I run mine on single hive bottoms, and can easily tip hives to assess strength. The 2 key points of my bottom design (very similar to Harry's) that I find makes this easy is that my bottom cleats go under the landing board (not just under the box: make sure it is partly under the box however), and the 3/4 strips that the box rests on go all the way to the front of the landing board, not just under the box. I use double headed nails where the inner corner of the box sits to keep it lined up when moving.


----------



## patricksull (Jun 1, 2017)

Saskie said:


> I run mine on single hive bottoms, and can easily tip hives to assess strength. The 2 key points of my bottom design (very similar to Harry's) that I find makes this easy is that my bottom cleats go under the landing board (not just under the box: make sure it is partly under the box however), and the 3/4 strips that the box rests on go all the way to the front of the landing board, not just under the box. I use double headed nails where the inner corner of the box sits to keep it lined up when moving.

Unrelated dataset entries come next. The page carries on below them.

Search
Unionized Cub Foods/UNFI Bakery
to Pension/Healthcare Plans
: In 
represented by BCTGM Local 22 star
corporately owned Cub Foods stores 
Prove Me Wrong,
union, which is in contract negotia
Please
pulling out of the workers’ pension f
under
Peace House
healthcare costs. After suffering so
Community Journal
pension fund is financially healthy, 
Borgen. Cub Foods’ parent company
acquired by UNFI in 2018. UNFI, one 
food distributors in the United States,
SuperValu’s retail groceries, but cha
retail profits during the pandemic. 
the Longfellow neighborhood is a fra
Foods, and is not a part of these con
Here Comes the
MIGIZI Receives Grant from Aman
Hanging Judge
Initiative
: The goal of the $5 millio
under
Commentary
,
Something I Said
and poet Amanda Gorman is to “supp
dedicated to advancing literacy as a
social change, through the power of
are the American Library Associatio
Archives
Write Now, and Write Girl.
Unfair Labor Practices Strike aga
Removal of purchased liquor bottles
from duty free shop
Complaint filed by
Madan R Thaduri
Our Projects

Thanks for the quick reply Saskie. This sounds doable for sure. Any chance of a picture? Don't want to be a bother...next time you're in the bee yard....


----------



## Saskie (Mar 12, 2017)

Hopefully these get the idea across  (bottom boards are my current construction project on the go). I found that 1/2 plywood was too thin as it would sag as the bottom aged, so switched to 3/4 ply. I think this could be easily adapted to a screened design. As for tipping the hive, I will tip the back up rather than the front as it is very stable this way and doesn't slip off.



































I would like to see a picture of Harry's pallets without bottoms on them, as I am wanting to switch from flat recycled pallets to a dedicated bee pallet.


----------



## Gazelle (May 17, 2015)

Harry, do you have a pic of your B.B. JIG? Those look really nice!


----------



## Lauri (Feb 1, 2012)

I run a variety of equipment sizes (for nuc and queen production) and made pallets to accommodate bottom boards. I run all deeps and need to be able to tip the larger hives late summer to get into them, so singles are necessary for my limited strength.

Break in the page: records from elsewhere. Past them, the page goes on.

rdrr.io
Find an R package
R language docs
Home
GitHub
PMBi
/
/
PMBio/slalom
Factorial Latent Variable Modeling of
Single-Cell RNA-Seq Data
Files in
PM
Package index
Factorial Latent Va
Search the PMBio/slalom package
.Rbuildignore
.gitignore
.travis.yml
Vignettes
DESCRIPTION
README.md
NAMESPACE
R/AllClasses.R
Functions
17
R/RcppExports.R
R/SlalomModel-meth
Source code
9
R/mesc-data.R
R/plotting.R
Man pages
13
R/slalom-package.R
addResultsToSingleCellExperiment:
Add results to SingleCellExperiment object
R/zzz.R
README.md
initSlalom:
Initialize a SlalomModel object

I've run 24" wide benches for several years and have never had one tip over. With some 8 frame equipment, they can get pretty tall. I just make sure the ground is level and stable. A 20" pallet is a bit narrow for my liking, but they would transport better.

Some of my pallets are 5' long and hold 3 hives. I am moving them currently to my new property just down the street. While the hive bodies are not touching during transport for (better stability) they ride fine for that short distance (2.5 miles)
Hives I transport for longer distance I slip a piece of foam in between for better contact and less potential shifting.I live in a rainy climate and prefer telescoping lids in winter. That makes transport more complicated.

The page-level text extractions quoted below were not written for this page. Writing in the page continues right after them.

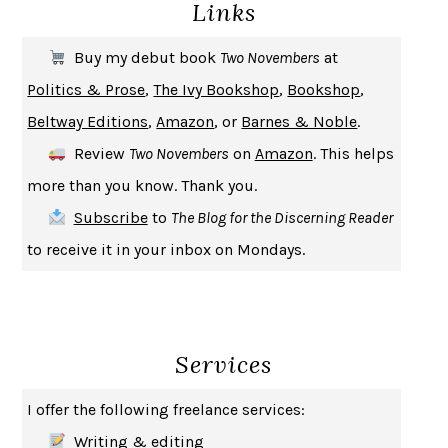
Links
THE COOKING GENE
MICHAEL W. TWITTY
THE FIRST BAD MAN
MIRANDA JULY
Buy my debut book
Two Novembers
at
UPHEAVAL
JARED DIAMOND
Politics & Prose
,
The Ivy Bookshop
,
Bookshop
,
A JOURNAL OF THE PLAGUE YEAR
DANIEL DEFOE
Beltway Editions
,
Amazon
, or
Barnes & Noble
.
CREATURES
CRISSY VAN METER
Review
Two Novembers
on
Amazon
. This helps
INDELICACY
AMINA CAIN
more than you know. Thank you.
SAY WHAT YOU MEAN
OREN JAY SOFER
Subscribe
to
The Blog for the Discerning Reader
HABITS OF A HAPPY BRAIN
LORETTA GRAZIANO BREUNING
to receive it in your inbox on Mondays.
BAD BEHAVIOR
,
THIS IS PLEASURE
MARY GAITSKILL
THE BROTHER GARDENERS
ANDREA WULF
SEVERANCE
LING MA
Services
HOW TO BE AN ANTIRACIST
IBRAM X. KENDI
THE MUSEUM OF MODERN LOVE
HEATHER ROSE
I offer the following freelance services:
WHY I WRITE
GEORGE ORWELL
Writing & editing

I have about 200 hives to move, do it by myself with a forklift at both locations. I've been moving of old benches and onto few pallets every morning when temps are cool.

I made the 2' x 5' pallets so I can get 2 on the forks, similar to a 6 way. But when I get to my location, I can separate them for better access.

















All hives get a ratchet strap. I 'walk' them off the old benches and onto the new pallet. 









Then all three are strapped to the pallet









Just beginning to load here, you can see how they sit. Most of them didn't have the foam, I just wanted to see the difference. I wouldn't want to transport too far with gaps between the hives. 









I've been wanting to get palatalized for a while now. Like the OP, I'm not migratory, but do move hives on occasion and may do some a little more now that it will be less of a hassle and less hand loading.


----------



## mgolden (Oct 26, 2011)

Here's another option for you, palletize your existing hives with telescopic covers.


----------



## patricksull (Jun 1, 2017)

Wow, thanks Saskie. That is more than enough to get me going. Very appreciated....


----------



## patricksull (Jun 1, 2017)

mgolden said:


> Here's another option for you, palletize your existing hives with telescopic covers.
> 
> View attachment 37497




Love the fit of those boards.....if I had a pile of covers laying around I would definitely go this route. Your pallets look $$. Not made with 1x stock....those look very sturdy!! Thanks for sharing....


----------



## Live Oak (Oct 11, 2008)

mgolden said:


> Here's another option for you, palletize your existing hives with telescopic covers.
> 
> View attachment 37497


Do you have a the dimensional plans for the bottom boards and pallet? This would make a great 2 way pallet system to work with an Ezy Loader.


----------